而且趙小北萬萬沒有想到的是,林麗可的解決辦法,就是讓雲家懷疑到她自己頭上,不由得嫌棄起自己,早該主動問林麗可的,在場的就那些人,雲家肯定會把矛頭指向林麗可。
今天的這發難,早有預謀,自己決不能讓林麗可受難。
這邊趙小北下定決心,必要時候不得不站出來當出頭鳥,那邊雲醇話還沒完,“雲叔實在很好奇你的武功到了什麼程度,我回去也好在那些不成器的子弟前激勵他們。給我這個麵子,我們切磋兩招?”
雲醇以退為進,擺出雲家和自己的身份,林麗可根本無法拒絕,當眾落了雲家的麵子,日後公開撕破臉,怕也沒人敢跟他們站在一邊。
林麗可沒有退路,直視著雲醇的雙眼,緩緩說道,“好,往前輩手下留情。”
在場的人都麵麵相覷,此時從場外魚貫而入一大群黑西裝的保鏢,將場中人帶出房間,雲醇也率先走了出去,臨走還露出一個意味不明的笑。
武昭雨焦急的就要開口,林麗可卻沒時間轉身來看趙小北這邊,在幾個人的看守下,走了出去,趙小北連忙跟上。
一行人來到酒店後方的一大片草地,平日裏這都是用來給那些客人打高爾夫的地方,今天一個人都沒有,想必雲醇早早的就清了場。
林胥此時和林麗可低聲交談,隻見林麗可搖了搖頭,邊走向場中,林胥立馬向身邊的吩咐著什麼,幾個人匆匆跑開。
觀戰的眾人在一塊麵積很大的矩形範圍邊緣站定,場中兩人分立兩端,林麗可已經換了一身輕便的衣服,畢竟剛剛那身衣服根本不能用來打架。
“請賜教。”
二人擺出架勢,林麗可不清楚對手實力幾何,想要佯攻探探虛實,腳下劃著奇怪的形狀,趙小北看來,她的身影竟出現了片刻的模糊。
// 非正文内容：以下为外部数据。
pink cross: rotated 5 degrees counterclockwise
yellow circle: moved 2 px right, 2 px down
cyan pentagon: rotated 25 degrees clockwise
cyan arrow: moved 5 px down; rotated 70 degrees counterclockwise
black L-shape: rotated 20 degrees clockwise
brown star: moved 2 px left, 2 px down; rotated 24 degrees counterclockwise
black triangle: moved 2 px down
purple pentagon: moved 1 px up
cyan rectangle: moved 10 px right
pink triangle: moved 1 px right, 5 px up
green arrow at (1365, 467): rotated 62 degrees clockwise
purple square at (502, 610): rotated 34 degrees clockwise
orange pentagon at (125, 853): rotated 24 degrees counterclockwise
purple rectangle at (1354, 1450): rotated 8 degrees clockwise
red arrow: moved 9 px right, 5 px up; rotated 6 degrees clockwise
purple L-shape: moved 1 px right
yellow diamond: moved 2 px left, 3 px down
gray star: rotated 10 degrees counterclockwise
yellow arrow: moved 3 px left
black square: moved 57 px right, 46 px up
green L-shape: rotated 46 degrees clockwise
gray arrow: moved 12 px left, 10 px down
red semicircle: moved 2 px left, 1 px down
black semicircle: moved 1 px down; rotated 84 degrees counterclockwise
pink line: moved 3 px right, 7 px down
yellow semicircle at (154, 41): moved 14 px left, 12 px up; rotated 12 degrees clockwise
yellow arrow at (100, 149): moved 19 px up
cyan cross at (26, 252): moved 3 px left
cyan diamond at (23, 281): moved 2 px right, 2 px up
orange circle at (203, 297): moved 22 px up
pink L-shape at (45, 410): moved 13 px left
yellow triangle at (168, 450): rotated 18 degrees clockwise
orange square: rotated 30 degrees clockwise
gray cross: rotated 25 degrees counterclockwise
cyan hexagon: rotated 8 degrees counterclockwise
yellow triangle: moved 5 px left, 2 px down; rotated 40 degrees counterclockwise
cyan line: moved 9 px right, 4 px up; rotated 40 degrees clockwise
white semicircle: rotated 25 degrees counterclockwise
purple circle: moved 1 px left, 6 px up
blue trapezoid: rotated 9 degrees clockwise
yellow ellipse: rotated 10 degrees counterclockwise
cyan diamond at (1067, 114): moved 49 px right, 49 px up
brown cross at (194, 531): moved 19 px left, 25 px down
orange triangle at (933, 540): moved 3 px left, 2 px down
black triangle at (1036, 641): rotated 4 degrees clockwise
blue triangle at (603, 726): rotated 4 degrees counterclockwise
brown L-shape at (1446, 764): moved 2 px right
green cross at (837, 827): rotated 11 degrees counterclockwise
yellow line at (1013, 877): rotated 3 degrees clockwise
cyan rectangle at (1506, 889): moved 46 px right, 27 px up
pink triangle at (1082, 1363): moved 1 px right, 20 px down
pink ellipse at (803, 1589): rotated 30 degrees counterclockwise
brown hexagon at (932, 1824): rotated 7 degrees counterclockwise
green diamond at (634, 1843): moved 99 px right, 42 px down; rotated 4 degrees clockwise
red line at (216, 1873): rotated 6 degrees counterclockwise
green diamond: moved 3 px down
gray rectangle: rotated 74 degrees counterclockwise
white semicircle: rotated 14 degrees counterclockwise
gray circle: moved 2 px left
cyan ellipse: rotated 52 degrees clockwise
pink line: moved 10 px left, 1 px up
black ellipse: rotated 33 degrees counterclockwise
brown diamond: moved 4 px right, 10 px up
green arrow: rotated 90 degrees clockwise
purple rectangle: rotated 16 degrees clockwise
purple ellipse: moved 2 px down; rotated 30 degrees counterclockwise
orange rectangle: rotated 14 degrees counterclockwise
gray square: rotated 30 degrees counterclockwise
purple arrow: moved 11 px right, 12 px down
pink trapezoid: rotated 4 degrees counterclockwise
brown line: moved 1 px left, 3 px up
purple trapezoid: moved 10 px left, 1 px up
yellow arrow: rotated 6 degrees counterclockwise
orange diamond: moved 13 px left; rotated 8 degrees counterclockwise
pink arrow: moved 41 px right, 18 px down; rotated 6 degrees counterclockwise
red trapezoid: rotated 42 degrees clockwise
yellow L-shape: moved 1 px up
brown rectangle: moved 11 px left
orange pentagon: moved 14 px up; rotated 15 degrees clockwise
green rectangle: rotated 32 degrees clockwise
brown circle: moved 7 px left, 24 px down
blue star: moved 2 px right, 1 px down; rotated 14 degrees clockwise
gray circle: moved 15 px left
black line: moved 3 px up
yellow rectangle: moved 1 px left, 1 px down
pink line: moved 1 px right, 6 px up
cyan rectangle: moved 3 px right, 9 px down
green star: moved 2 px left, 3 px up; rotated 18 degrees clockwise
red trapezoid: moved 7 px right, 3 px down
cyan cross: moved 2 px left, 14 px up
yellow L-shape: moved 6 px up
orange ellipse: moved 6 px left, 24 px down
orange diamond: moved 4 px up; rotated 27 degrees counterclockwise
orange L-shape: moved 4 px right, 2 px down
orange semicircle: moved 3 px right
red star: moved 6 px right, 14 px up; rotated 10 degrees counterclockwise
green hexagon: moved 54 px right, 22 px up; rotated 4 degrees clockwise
眾人都還在不解這功夫,林胥開口解釋到:“這是林家的家族身法,淩虛步,麗可從小到大一直鑽研修煉,光論身法,沒幾個人能占到上風。”這邊還在說著,林麗可突然飛身上前,雙掌在空中合十,身軀開始畫8字遊走。
雲醇動也不動,似乎毫不在意林麗可的攻擊,等到他麵前二人的距離時,口中念念有詞,身上騰地被綠色的內勁包裹,一個虛步橫移,就要卸下林麗可的力。
林麗可也感到不妙,連忙收勢,扭過120度,就要以攻代守,不料雲醇手臂轉過一個詭異的角度,直直的抓住林麗可發動攻勢的手。